WHAT IS EXPECTED: If a line in the data contains "indoor", copy it out.

---*---

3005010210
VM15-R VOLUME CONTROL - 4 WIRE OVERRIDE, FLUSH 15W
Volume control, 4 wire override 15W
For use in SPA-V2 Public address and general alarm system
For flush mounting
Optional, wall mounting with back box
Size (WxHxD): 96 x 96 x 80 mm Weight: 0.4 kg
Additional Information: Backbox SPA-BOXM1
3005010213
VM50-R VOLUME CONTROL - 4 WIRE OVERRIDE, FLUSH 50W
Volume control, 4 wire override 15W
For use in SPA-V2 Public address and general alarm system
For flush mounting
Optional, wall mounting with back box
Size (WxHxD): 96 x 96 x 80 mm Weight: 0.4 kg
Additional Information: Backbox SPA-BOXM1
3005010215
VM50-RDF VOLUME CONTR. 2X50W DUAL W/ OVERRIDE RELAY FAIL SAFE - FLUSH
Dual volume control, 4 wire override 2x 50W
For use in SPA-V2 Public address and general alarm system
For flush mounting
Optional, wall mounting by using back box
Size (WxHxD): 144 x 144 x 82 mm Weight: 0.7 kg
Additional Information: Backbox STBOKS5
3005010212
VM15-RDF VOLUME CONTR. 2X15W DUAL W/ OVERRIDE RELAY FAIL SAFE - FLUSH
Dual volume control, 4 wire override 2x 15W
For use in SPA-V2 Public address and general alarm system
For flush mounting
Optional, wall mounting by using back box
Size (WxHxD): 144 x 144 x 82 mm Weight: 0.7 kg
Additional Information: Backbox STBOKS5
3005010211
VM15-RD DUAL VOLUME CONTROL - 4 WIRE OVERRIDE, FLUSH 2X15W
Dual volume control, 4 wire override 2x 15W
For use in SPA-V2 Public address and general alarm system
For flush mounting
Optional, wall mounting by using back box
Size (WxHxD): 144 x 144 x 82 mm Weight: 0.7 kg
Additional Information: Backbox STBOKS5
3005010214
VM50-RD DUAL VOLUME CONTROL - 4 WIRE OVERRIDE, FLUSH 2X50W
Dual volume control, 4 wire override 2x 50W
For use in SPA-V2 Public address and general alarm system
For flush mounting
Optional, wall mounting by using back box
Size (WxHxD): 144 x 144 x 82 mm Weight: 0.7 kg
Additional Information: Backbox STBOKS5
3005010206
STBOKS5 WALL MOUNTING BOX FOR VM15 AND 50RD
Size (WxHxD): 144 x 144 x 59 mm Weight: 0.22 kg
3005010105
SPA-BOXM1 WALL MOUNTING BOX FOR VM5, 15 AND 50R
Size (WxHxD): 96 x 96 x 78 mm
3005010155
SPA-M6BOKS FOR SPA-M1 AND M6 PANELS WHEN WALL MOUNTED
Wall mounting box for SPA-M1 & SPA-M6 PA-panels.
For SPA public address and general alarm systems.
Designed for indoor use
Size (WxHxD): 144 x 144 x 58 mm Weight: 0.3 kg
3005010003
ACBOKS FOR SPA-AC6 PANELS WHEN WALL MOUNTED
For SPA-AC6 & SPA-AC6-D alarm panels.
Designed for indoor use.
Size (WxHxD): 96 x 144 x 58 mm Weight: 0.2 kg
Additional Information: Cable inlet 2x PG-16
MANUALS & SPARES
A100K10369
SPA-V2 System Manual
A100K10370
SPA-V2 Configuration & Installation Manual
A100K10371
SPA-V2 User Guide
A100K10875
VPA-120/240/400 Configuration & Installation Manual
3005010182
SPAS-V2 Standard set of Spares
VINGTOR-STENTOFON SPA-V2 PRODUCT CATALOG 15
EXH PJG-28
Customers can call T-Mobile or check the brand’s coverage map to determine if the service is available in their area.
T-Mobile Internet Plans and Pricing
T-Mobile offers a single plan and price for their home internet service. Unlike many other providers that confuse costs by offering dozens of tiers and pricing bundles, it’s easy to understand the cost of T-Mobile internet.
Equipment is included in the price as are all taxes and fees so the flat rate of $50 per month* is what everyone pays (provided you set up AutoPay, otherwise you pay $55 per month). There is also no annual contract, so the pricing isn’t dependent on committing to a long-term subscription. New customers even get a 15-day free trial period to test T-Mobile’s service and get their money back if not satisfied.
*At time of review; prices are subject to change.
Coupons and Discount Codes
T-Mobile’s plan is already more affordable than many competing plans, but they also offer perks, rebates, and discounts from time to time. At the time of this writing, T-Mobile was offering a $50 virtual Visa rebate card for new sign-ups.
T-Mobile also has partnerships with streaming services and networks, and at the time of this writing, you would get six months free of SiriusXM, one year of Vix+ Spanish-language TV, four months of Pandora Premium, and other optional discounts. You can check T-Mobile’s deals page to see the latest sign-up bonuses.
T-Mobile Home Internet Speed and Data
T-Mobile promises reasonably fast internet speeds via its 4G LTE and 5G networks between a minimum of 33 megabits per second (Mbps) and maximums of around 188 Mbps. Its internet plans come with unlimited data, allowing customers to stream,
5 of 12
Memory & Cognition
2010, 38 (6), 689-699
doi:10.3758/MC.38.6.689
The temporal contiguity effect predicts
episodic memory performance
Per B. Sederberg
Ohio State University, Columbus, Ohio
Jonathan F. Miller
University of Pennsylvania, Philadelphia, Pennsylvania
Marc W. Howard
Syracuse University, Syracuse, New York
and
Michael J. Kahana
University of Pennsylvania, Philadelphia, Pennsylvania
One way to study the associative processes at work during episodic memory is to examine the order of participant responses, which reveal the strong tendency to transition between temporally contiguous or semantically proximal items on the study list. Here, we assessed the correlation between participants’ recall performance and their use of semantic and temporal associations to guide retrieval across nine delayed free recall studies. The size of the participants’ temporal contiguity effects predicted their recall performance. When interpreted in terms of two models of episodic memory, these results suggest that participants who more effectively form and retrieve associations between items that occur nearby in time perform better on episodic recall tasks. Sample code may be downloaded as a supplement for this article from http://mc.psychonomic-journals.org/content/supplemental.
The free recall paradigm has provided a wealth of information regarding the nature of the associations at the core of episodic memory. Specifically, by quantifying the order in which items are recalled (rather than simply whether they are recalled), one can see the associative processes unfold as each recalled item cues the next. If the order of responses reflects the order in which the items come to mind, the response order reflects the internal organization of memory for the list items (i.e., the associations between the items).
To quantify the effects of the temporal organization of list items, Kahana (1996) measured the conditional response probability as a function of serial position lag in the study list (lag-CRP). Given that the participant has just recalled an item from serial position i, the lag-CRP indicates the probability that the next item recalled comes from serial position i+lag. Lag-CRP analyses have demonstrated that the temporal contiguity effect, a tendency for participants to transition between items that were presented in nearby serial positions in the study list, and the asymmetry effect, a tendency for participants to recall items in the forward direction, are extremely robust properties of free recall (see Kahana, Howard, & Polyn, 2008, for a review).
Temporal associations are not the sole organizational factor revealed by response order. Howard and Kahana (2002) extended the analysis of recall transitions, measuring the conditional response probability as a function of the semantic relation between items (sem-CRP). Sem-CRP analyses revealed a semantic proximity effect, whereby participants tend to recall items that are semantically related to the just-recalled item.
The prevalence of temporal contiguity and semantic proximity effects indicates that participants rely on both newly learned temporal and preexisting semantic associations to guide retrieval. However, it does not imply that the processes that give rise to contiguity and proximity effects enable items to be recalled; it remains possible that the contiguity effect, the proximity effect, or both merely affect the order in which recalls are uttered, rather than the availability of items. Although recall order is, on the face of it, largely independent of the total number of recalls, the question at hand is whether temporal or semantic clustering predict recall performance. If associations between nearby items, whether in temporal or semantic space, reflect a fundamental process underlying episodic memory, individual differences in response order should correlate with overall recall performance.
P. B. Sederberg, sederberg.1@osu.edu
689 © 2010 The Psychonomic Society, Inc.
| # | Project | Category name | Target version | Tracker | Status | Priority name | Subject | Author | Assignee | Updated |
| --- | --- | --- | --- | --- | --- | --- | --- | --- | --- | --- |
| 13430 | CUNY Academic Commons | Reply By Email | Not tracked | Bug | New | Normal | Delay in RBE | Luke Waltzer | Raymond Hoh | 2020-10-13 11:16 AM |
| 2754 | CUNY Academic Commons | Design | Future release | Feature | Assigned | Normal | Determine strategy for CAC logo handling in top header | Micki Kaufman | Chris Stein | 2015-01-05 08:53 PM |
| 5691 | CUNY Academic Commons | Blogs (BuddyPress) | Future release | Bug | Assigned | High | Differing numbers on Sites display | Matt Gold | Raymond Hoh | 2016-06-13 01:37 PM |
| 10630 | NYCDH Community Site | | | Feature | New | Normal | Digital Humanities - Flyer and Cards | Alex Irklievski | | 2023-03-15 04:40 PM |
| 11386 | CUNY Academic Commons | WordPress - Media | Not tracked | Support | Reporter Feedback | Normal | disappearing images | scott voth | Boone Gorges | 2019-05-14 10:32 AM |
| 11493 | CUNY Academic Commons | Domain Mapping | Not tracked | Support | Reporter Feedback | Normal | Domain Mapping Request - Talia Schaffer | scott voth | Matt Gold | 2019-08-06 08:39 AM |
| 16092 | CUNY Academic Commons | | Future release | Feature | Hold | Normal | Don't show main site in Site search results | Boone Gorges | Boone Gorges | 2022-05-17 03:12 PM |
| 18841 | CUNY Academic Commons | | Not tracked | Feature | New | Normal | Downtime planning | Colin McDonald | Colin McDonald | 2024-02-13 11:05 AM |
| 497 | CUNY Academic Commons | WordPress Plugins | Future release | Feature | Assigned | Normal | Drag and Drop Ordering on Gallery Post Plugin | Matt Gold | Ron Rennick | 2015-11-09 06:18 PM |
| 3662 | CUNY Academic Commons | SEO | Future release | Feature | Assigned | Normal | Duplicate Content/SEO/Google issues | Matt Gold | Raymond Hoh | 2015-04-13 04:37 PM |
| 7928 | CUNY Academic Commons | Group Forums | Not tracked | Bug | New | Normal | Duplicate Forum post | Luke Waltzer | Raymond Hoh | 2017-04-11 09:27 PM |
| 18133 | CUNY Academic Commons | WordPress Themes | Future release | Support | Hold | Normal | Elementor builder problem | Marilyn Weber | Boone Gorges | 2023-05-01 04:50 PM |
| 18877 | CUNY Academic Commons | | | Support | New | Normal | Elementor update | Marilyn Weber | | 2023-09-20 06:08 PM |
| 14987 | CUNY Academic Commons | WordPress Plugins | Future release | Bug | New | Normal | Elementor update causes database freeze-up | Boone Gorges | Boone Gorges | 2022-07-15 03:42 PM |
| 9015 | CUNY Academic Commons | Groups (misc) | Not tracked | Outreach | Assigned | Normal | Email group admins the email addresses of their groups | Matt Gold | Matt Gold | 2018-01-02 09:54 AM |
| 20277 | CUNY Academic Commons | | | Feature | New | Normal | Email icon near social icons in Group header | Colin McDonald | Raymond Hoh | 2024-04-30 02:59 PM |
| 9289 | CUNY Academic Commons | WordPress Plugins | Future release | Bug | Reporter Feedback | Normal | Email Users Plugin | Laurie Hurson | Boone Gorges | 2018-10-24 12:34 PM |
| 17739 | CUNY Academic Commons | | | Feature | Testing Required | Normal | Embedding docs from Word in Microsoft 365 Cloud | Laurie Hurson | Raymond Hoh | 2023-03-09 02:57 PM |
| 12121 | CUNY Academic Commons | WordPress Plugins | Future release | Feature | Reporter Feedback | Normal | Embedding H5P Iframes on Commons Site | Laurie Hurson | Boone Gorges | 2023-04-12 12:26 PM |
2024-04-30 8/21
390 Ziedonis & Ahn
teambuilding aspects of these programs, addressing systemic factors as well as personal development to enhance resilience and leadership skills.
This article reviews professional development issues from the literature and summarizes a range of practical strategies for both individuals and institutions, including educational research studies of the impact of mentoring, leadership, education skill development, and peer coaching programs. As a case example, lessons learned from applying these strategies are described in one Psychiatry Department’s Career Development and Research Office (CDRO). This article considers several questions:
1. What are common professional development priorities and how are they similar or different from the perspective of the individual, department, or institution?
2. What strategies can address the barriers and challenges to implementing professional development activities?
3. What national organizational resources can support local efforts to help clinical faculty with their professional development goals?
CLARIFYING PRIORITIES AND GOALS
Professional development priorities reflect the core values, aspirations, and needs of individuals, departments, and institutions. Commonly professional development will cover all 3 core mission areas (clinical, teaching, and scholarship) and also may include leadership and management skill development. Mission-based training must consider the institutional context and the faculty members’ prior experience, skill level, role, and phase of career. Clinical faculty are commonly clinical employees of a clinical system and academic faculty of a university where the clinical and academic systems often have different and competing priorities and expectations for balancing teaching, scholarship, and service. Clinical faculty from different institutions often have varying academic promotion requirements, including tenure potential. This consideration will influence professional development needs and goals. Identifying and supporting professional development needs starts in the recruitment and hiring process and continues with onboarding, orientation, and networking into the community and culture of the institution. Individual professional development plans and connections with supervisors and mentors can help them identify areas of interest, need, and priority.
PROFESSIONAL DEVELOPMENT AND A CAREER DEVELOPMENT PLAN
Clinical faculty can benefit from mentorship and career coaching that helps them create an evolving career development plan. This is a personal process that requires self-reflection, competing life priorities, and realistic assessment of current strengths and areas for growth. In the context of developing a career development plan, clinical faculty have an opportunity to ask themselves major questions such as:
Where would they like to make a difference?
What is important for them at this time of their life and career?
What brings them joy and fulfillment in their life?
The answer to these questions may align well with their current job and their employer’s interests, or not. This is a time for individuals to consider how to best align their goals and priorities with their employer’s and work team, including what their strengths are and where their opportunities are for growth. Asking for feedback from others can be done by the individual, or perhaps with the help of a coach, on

---*---

ANSWER FOR THE TASK:
Designed for indoor use
Designed for indoor use.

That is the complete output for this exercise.